With the start of the new year, one of the most common resolutions I’ve heard – apart from ‘working out’ which, quite honestly, none of us will really work on after the 31st of January as passionately as we do now – is to have more experiences. For someone like me, who likes to be adventurous beyond their budget, one of the best overall experiences happen to be during concerts and music festivals. For most amateur “concerteers”, it can be an intimidating ordeal, and for an international student not very accustomed to the Netherlands, even more so. Here are some of my considerations into conquering any concert:
1) Make a List
By the beginning of the new year, I try to have a list of certain artists I want to watch live – regardless of whether they are coming to a region near me or not. This way, I can create a loose budget of how much I will spend on concerts and/or music festivals to somehow fit into my student spendings. Use trustable websites for purchasing your tickets, and look out for resells by others on Facebook pages just in case. Make sure to check whether or not you need a membership to enter the venue (for example, Melkweg in Amsterdam requires you to purchase a membership to enter the concert).
2) Check your schedule
Of course, it is quite obvious, but you have to make sure that you don’t inconvenience yourself when you’re trying to have fun. Checking your work and school schedule before you buy those expensive tickets to the next Khalid concert is really important – you don’t want it to coincide with an exam or another important event. I keep my school annual calendar and daily schedule added to my Calendar app both on my laptop and phone, but use whatever works best for you to remember those important happenings!
3) Make sure you can return home
I have a few friends who forget this specific thing – going there is only half the journey. Trying to figure out the distance from the concert hall to the train station, or trying to find out if there are people you know who live there, is essential. Also, transportation availability matters. The trams in Rotterdam still confuse me. You can look on many apps to plan in advance, such as the official NS App, RET, and 9292. Otherwise, definitely look into some cheap hostels/housing for one night that are safe and accessible to use.
4) Pack the essentials
Print your tickets, screenshot them, download them. Keep them protected. For the Dutch weather, carry a raincoat for emergencies. Make sure to have some cash on you as well as cards – and make sure they’re protected. And keep some space left for the merch you’ll buy.

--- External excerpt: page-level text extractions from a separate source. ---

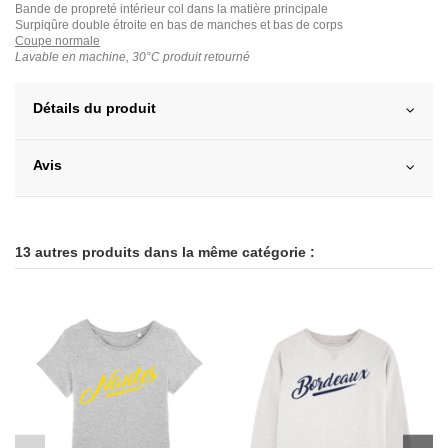
Bande de propreté intérieur col dans la matière principale
Surpiqûre double étroite en bas de manches et bas de corps
Coupe normale
Lavable en machine, 30°C produit retourné
Détails du produit
Avis
13 autres produits dans la même catégorie :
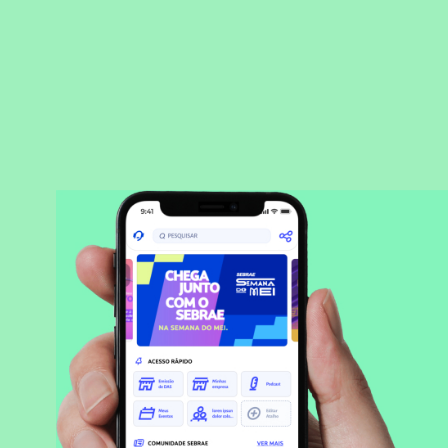
BAIXAR APLICATIVO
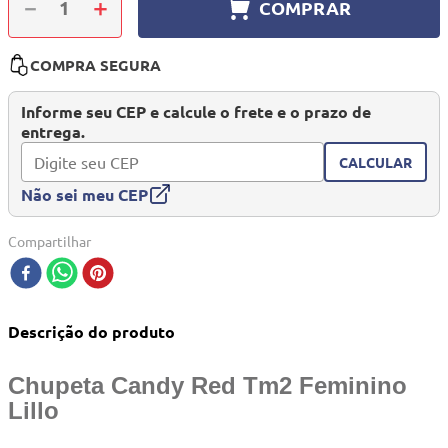
－
＋
COMPRAR
10
º
mesa dobrável notebook
COMPRA SEGURA
Informe seu CEP e calcule o frete e o prazo de
entrega.
CALCULAR
Não sei meu CEP
Compartilhar
Descrição do produto
Chupeta Candy Red Tm2 Feminino
Lillo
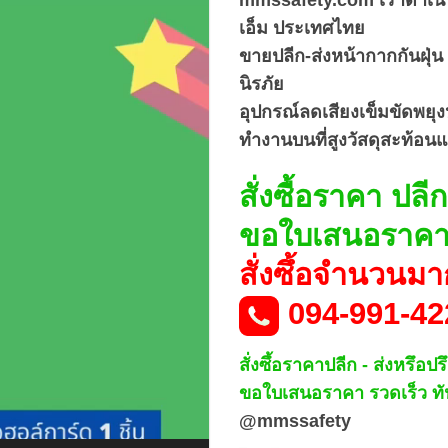
เอ็ม ประเทศไทย
ขายปลีก-ส่งหน้ากากกันฝุ่
นิรภัย
อุปกรณ์ลดเสียงเข็มขัดพยุง
ทำงานบนที่สูงวัสดุสะท้อน
สั่งซื้อราคา ปลี
ขอใบเสนอราคา ร
สั่งซึ้อจำนวนมา
094-991-42
สั่งซึ้อราคาปลีก - ส่งหรึอป
ขอใบเสนอราคา รวดเร็ว ทัน
@mmssafety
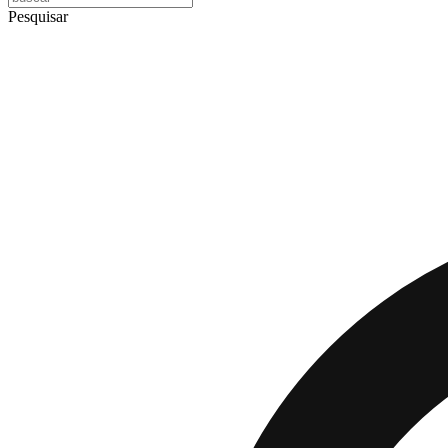
Pesquisar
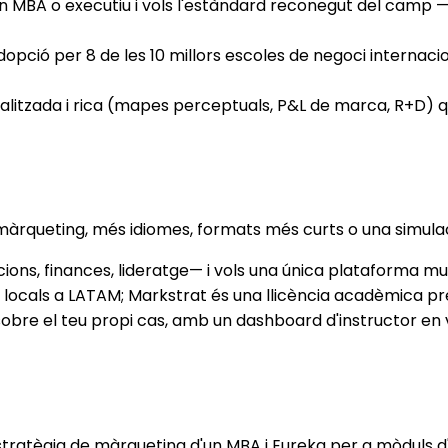
en MBA o executiu i vols l'estàndard reconegut del camp 
dopció per 8 de les 10 millors escoles de negoci internac
litzada i rica (mapes perceptuals, P&L de marca, R+D) qu
àrqueting, més idiomes, formats més curts o una simulaci
s, finances, lideratge— i vols una única plataforma multi
t locals a LATAM; Markstrat és una llicència acadèmica p
bre el teu propi cas, amb un dashboard d'instructor en 
stratègia de màrqueting d'un MBA i Eureka per a mòduls d'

5) When buying merch, be smart
It is impossible to resist the temptation to support your favorite artist by using any of their merchandise, but do your research prior to the concert to compare prices – you still have to support them while trying not to starve yourself for a week to compensate. Sometimes, official merchandise on the artist’s official store sites are much cheaper than at the concert venue, plus you can find coupons using websites such as Coupon Hunter for the best deals.
6) Stay hydrated
With the screaming, shouting, singing along, and by simply being in the crowd, dehydration is a common issue. People have fainted during concerts in front of my eyes (and not from being overwhelmed by the artist). Not every concert venue allows you to carry water into the concert hall, however, so you might have to buy a bottle there. Even if you’re drinking beer or any other alcoholic drink, make sure to get enough water in your system. Oh, and pro-tip: take some Vitamin D supplements beforehand. The amount of times I’ve gotten sick because of people around me coughing and sneezing into the air are too many to count, something amplified at these venues.
7) Be Patient
This goes without saying: especially for entrances to concerts, we all wanna try to be as close as possible to the artist, or have a prime spot we want to take. Many people do cut into the queues, but refrain from doing that just for karma’s sake. You can have a friend wait in line for you, but the building anticipation to enter the venue is best shared with a few friends next to you.
8) Be Considerate
If you see someone incredibly short in the midst of tall people, if you can, try to let them in the way. Sure, it sounds like a selfish piece of advice since I am short myself, but if you can see over them, it’s nice to at times help people out. It is frustrating for everyone, even the people who aren’t as vertically challenged as I am, when someone who’s taller than 6’5 tries to get onto the front of the stage. We all do wanna be close to the artist, but just sometimes, a little consideration helps.
9) Take some rest
Before the concert, make sure you’re decently fed but not too full, have had a decent sleep the night before, and will have a not-so-terrible sleep schedule when you get back. If you have a 9 A.M. tutorial the day after and you’ll reach home around 1 in the morning, consider your personal strengths and weaknesses in whether you’ll be energized enough to participate.
10) Have fun
You paid for this experience, whether in time or money (or both) so make the best of it. Sometimes artists you don’t know or aren’t a huge fan of are also playing. Just go along with it. Move your hands, jump, and if they ask you to shout something back to them, please do. You might wanna save your energy for your favorite act, but what is the point if you’re just going to stand there all limp? If you don’t know the lyrics, it’s alright! Just move to the music.